Kutipan Dokumen:
══════
Contoh: Ribuan kaum buruh melakukan
demonstrasi.
d. Numeralia Tak Takrif
Numeralia tak takrif adalah numeralia yang menyatakan
jumlah yang tak tentu. Misalnya berapa, sekalian, semua, segenap.
6. Adverbia
Adverbia adalah
kategori yang dapat mendampingi ajektiva, numeralia, atau proposisi dalam
konstruksi sintaksis. Adverbia tidak boleh dikacaukan dengan keterangan, karena
adverbia merupakan konsep kategori, sedangkan keterangan merupakan konsep
fungsi. Bentuk adverbia:
a. Adverbia dasar bebas, contoh: alangkah, agak, akan,
belum, bisa.
b. Adverbia turunan, yang terbagi atas:
1)
Adverbia turunan yang tidak berpindah kelas terdiri dari:
-
Adverbia bereduplikasi, seperti
jangan-jangan, lagi-lagi
-
Adverbia gabungan, misalnya tidak
boleh tidak
2)
Adverbia turunan yang berasal dari pelbagai kelas:
c. Adverbia
berafiks, misalnya terlampau, sekali
d. Adverbia
dari kategori lain karena reduplikasi, misalnya akhir-akhir, sendiri-sendiri
e. Adverbia
de-ajektiva, misalnya awas-awas, benar-benar
f. Adverbia
denumeralia, misalnya dua-dua
g. Adverbia
deverbal, kira-kira, tahu-tahu
h. Adverbia
yang terjadi dari gabungan kategori lain dan pronomina, misalnya rasanya,
rupanya
i. Adverbia
deverbal gabungan, misalnya ingin benar, tidak terkatakn lagi
j. Adverbia de ajektival
gabungan, misalnya tidak lebih, kerap kali.
══════
Isi Kumpulan Data:
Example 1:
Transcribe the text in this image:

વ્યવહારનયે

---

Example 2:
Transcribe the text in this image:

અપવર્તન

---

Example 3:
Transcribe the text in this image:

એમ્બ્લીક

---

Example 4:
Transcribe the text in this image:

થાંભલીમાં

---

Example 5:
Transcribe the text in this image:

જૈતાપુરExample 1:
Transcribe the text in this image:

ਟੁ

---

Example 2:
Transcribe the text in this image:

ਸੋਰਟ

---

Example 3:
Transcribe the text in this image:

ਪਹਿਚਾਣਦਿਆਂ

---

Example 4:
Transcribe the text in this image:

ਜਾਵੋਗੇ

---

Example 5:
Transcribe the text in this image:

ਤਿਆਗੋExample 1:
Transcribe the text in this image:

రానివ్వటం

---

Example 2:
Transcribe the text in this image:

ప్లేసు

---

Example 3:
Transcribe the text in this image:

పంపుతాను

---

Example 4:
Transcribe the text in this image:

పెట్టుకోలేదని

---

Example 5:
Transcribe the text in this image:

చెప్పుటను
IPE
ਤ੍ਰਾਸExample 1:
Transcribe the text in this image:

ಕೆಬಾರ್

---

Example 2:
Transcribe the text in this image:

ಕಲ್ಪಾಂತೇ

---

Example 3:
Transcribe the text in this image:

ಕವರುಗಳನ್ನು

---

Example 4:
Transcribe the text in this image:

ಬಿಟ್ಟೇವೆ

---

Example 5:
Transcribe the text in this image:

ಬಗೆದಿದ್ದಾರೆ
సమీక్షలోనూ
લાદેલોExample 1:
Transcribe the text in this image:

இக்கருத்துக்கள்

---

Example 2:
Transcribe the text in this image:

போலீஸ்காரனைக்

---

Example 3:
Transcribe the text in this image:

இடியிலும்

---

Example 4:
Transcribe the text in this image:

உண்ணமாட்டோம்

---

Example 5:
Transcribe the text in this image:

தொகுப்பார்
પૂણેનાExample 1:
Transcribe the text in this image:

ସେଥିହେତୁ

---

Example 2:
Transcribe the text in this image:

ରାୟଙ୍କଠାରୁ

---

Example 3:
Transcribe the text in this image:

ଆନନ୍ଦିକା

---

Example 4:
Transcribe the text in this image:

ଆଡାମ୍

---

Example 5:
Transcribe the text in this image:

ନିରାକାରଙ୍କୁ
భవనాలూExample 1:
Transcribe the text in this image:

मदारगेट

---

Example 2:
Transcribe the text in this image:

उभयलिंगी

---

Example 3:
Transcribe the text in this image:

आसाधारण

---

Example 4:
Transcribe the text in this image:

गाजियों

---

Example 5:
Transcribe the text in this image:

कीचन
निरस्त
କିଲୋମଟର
══════
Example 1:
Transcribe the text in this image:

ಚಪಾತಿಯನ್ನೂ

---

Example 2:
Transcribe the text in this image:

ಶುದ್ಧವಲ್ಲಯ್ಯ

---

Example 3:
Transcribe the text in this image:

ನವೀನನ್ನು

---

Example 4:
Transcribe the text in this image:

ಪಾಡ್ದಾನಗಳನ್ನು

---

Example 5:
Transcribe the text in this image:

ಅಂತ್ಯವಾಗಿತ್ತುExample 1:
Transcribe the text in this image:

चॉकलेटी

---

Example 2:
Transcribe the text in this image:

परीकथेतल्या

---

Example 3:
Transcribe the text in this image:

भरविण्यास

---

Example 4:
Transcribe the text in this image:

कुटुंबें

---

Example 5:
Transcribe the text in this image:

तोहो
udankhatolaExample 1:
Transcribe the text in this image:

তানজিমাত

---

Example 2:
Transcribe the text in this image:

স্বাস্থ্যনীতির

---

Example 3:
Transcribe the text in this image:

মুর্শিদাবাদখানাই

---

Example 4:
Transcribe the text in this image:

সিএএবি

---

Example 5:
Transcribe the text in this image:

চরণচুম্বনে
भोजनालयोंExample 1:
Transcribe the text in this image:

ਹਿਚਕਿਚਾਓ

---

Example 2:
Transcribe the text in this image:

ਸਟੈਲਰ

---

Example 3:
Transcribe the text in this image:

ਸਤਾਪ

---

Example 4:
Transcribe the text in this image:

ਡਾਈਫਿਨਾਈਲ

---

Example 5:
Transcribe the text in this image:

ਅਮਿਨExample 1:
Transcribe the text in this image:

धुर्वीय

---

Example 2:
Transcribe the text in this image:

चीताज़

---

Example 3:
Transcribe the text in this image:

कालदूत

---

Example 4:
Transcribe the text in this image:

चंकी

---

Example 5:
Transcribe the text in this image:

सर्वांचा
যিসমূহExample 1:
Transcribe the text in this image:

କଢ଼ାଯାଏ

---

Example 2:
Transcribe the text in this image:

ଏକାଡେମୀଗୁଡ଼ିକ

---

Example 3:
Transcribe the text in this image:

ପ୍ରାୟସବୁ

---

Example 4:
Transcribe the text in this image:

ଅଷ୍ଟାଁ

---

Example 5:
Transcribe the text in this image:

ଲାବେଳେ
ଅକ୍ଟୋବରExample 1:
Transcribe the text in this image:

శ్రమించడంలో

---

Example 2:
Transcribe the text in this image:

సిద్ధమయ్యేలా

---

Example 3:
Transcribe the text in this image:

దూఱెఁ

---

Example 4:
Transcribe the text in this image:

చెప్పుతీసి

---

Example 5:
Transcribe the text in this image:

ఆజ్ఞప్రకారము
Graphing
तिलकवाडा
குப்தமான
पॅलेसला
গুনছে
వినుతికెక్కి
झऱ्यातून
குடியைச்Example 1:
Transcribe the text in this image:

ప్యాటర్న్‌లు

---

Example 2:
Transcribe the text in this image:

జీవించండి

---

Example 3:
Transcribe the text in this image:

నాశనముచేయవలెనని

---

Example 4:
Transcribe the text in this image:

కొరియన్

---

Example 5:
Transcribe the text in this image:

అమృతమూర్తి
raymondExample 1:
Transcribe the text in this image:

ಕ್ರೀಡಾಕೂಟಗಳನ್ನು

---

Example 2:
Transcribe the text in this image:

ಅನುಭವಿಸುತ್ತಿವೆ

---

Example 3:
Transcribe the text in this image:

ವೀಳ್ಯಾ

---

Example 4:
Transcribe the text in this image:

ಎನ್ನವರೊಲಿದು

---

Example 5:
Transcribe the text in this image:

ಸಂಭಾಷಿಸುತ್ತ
══════
Menurut kutipan dokumen, mengapa adverbia tidak boleh dikacaukan dengan keterangan? Jawab dalam satu sampai tiga kalimat.

Adverbia tidak boleh dikacaukan dengan keterangan karena keduanya merupakan konsep yang berbeda. Adverbia merupakan konsep kategori, sedangkan keterangan merupakan konsep fungsi.